4. Такими вот рассуждениями вводили они себя в заблуждение, и их поступки соответствовали их лживым речам. Однако не в бездну свободы, но в бездну несчастья бросились они и утонули в ней. 5. Это же заблуждение толкнуло отдельных киников ко вседозволенности (παντορέκτας)[145]
, прочно прибив их к причине их грехов, которую они обычно называют безразличным[146].43. 1. Человек же благочестивый[147]

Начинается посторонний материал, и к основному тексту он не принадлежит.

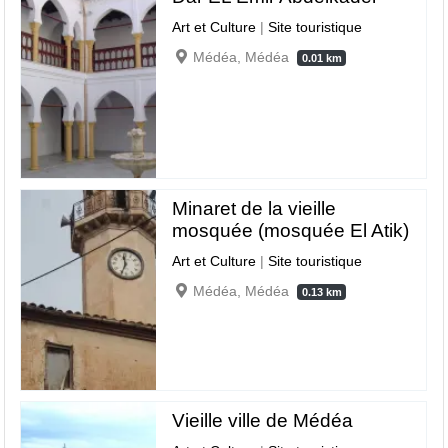
Art et Culture
|
Site touristique
Médéa, Médéa
0.01 km
Minaret de la vieille
mosquée (mosquée El Atik)
Art et Culture
|
Site touristique
Médéa, Médéa
0.13 km
Vieille ville de Médéa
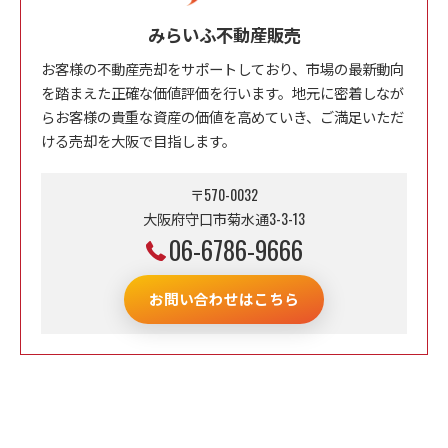
みらいふ不動産販売
お客様の不動産売却をサポートしており、市場の最新動向
を踏まえた正確な価値評価を行います。地元に密着しなが
らお客様の貴重な資産の価値を高めていき、ご満足いただ
ける売却を大阪で目指します。
〒570-0032
大阪府守口市菊水通3-3-13
06-6786-9666
お問い合わせはこちら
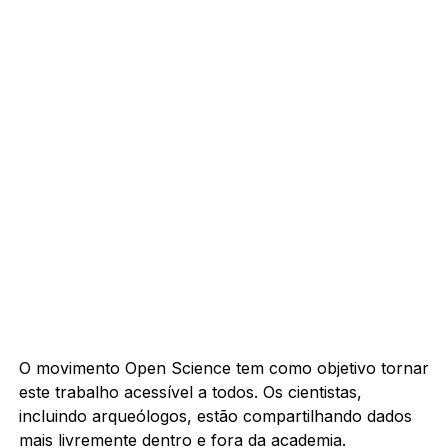
O movimento Open Science tem como objetivo tornar
este trabalho acessível a todos. Os cientistas,
incluindo arqueólogos, estão compartilhando dados
mais livremente dentro e fora da academia.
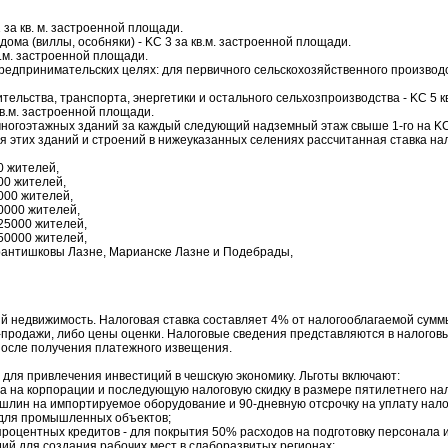
 за кв. м. застроенной площади.
ома (виллы, особняки) - KC 3 за кв.м. застроенной площади.
в.м. застроенной площади.
предпринимательских целях: для первичного сельскохозяйственного производст
тельства, транспорта, энергетики и остального сельхозпроизводства - KC 5 к
кв.м. застроенной площади.
 многоэтажных зданий за каждый следующий надземный этаж свыше 1-го на KC
я этих зданий и строений в нижеуказанных селениях рассчитанная ставка н
0 жителей,
00 жителей,
000 жителей,
10000 жителей,
 25000 жителей,
 50000 жителей,
Франтишковы Лазне, Марианске Лазне и Подебрады,
недвижимость. Налоговая ставка составляет 4% от налогооблагаемой сумм
и-продажи, либо цены оценки. Налоговые сведения представляются в налоговы
 после получения платежного извещения.
для привлечения инвестиций в чешскую экономику. Льготы включают:
а на корпорации и последующую налоговую скидку в размере пятилетнего нал
шлин на импортируемое оборудование и 90-дневную отсрочку на уплату нало
 для промышленных объектов;
процентных кредитов - для покрытия 50% расходов на подготовку персонала и
ий для создания рабочих мест в слаборазвитых регионах;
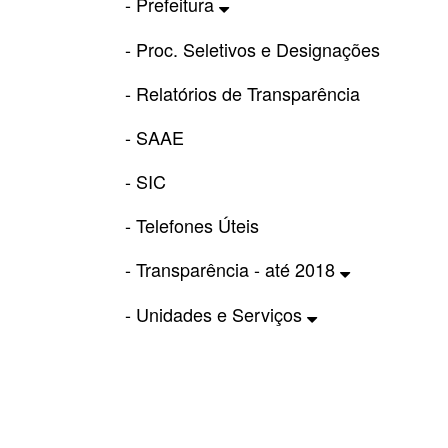
- Prefeitura
- Proc. Seletivos e Designações
- Relatórios de Transparência
- SAAE
- SIC
- Telefones Úteis
- Transparência - até 2018
- Unidades e Serviços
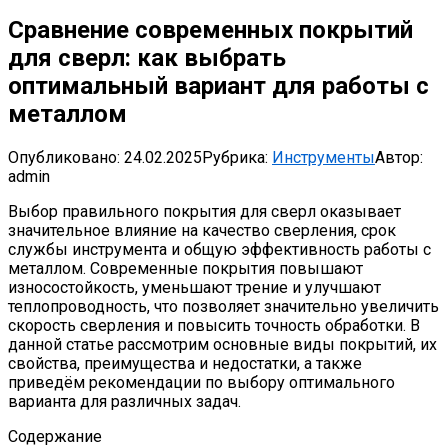
Сравнение современных покрытий
для сверл: как выбрать
оптимальный вариант для работы с
металлом
Опубликовано:
24.02.2025
Рубрика:
Инструменты
Автор:
admin
Выбор правильного покрытия для сверл оказывает
значительное влияние на качество сверления, срок
службы инструмента и общую эффективность работы с
металлом. Современные покрытия повышают
износостойкость, уменьшают трение и улучшают
теплопроводность, что позволяет значительно увеличить
скорость сверления и повысить точность обработки. В
данной статье рассмотрим основные виды покрытий, их
свойства, преимущества и недостатки, а также
приведём рекомендации по выбору оптимального
варианта для различных задач.
Содержание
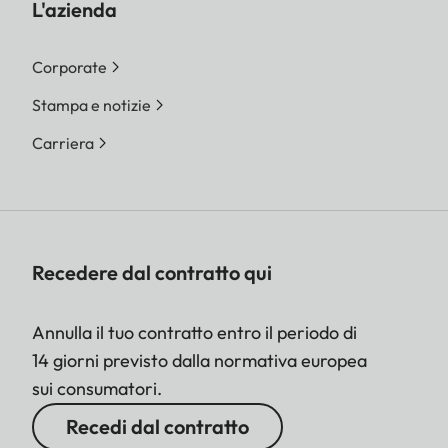
L'azienda
Corporate
Stampa e notizie
Carriera
Recedere dal contratto qui
Annulla il tuo contratto entro il periodo di
14 giorni previsto dalla normativa europea
sui consumatori.
Recedi dal contratto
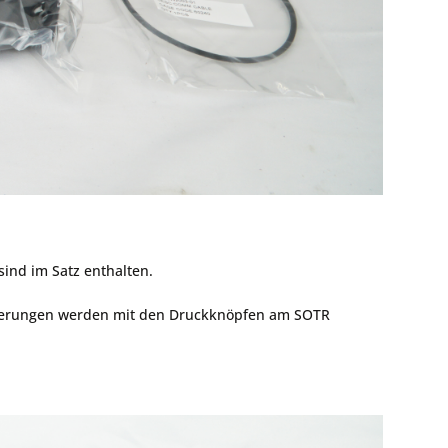
 sind im Satz enthalten.
alterungen werden mit den Druckknöpfen am SOTR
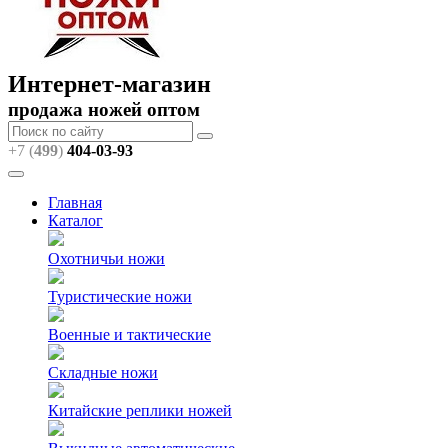
Интернет-магазин
продажа ножей оптом
+7 (
499
)
404
-03-93
Главная
Каталог
Охотничьи ножи
Туристические ножи
Военные и тактические
Складные ножи
Китайские реплики ножей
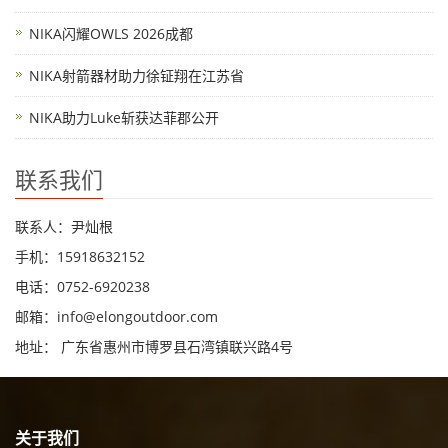
NIKA闪耀OWLS 2026成都
NIKA射箭器材助力徐钲翔在江苏省
NIKA助力Luke斩获达菲郡公开
联系我们
联系人：尹灿根
手机：15918632152
电话：0752-6920238
邮箱：
info@elongoutdoor.com
地址： 广东省惠州市博罗县石湾镇联兴路4号
关于我们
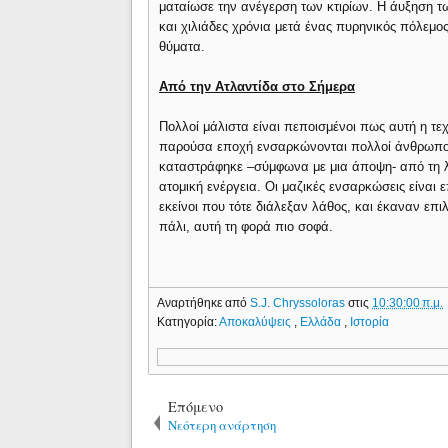
ματαίωσε την ανέγερση των κτιρίων. Η άυξηση 
και χιλιάδες χρόνια μετά ένας πυρηνικός πόλεμος
θύματα.
Από την Ατλαντίδα στο Σήμερα
Πολλοί μάλιστα είναι πεποισμένοι πως αυτή η τε
παρούσα εποχή ενσαρκώνονται πολλοί άνθρωποι
καταστράφηκε –σύμφωνα με μια άποψη- από τη λ
ατομική ενέργεια. Οι μαζικές ενσαρκώσεις είναι ε
εκείνοι που τότε διάλεξαν λάθος, και έκαναν επ
πάλι, αυτή τη φορά πιο σοφά.
Αναρτήθηκε από
S.J. Chryssoloras
στις
10:30:00 π.μ.
Κατηγορία:
Αποκαλύψεις
,
Ελλάδα
,
Ιστορία
Επόμενο
Νεότερη ανάρτηση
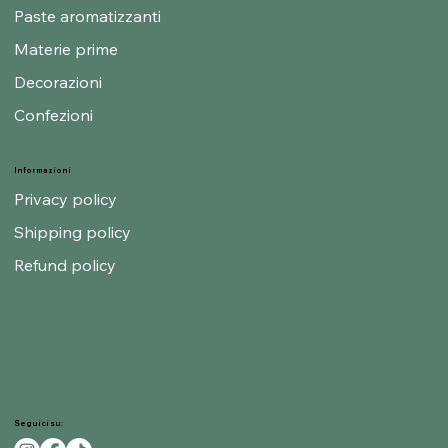
Paste aromatizzanti
Materie prime
Decorazioni
Confezioni
Informazioni
Privacy policy
Shipping policy
Refund policy
Seguici su:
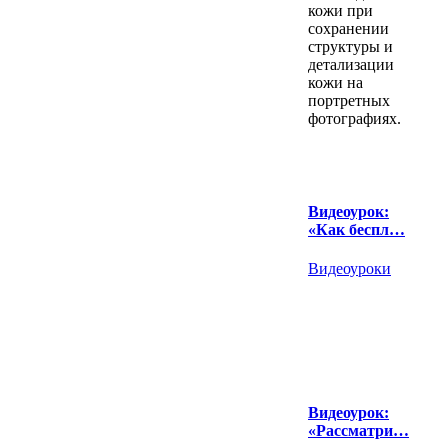
кожи при
сохранении
структуры и
детализации
кожи на
портретных
фотографиях.
Видеоурок:
«Как беспл…
Видеоуроки
Видеоурок:
«Рассматри…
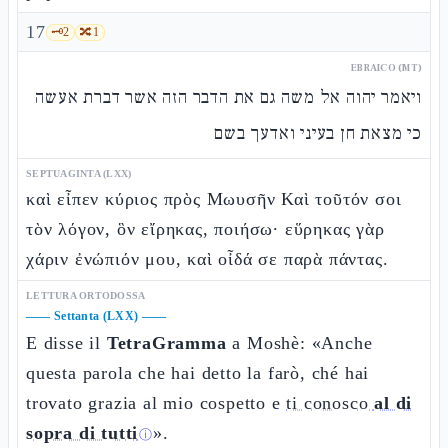
17
🗝️
2
🔀
1
EBRAICO (MT)
ויאמר יהוה אל משה גם את הדבר הזה אשר דברת אעשה
כי מצאת חן בעיני ואדעך בשם
SEPTUAGINTA (LXX)
καὶ εἶπεν κύριος πρὸς Μωυσῆν Καὶ τοῦτόν σοι
τὸν λόγον, ὃν εἴρηκας, ποιήσω· εὕρηκας γὰρ
χάριν ἐνώπιόν μου, καὶ οἶδά σε παρὰ πάντας.
LETTURA ORTODOSSA
——
Settanta (LXX)
——
E disse il
TetraGramma
a Moshè: «Anche
questa parola che hai detto la farò, ché hai
trovato grazia al mio cospetto e
ti conosco
al di
sopra di tutti
».
ⓘ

держит под подозрением колдовство природы, он изучил природу тела и понял, что между телом и силами души существует соответствие, подобное настроенности музыкального инструмента (ώς ἤρμοσται όργάνου), он знает, как быстро откликается страсть, хотим мы этого или нет, когда внешние вещи заставляют трепетать тело, и этот трепет достигает чувственного сознания. Ибо чувственное сознание (ἀντίληψις) есть отзвук, но душа не может отзываться, если полностью не обращена к звуку и если не перенесет на него свой надзирающий (ἐπιστατικόν) взгляд. 2. Неразумное совершенно не способно судить о "том, вплоть до чего" и о "как", "откуда", "к чему" — само по себе оно не способно к пониманию и руководству (ἀνεπισκέπτου): куда бы его ни понесло, оно подобно коням без возничего. Но для нас невозможно надлежащим образом управлять чем-то, относящимся к внешнему, или узнать меру и благовременье в пище, если глаза колесничего не наблюдают за этим, ибо он упорядочивает (΄υθμίζειν) движения [лошадей] и правит неразумным, которое само по себе слепо. 3. Уничтожить ли надзор рассудка за неразумным, предоставив ему носиться согласно его природе? Представь себе, каким бы был человек, допустивший, чтобы желания, а равно и гнев, простирались, сколь они пожелают! Хорошо же будет его усердие, и дела — куда как разумны, если, отстранив надзирающий разум, он сделает безудержными энергии неразумного!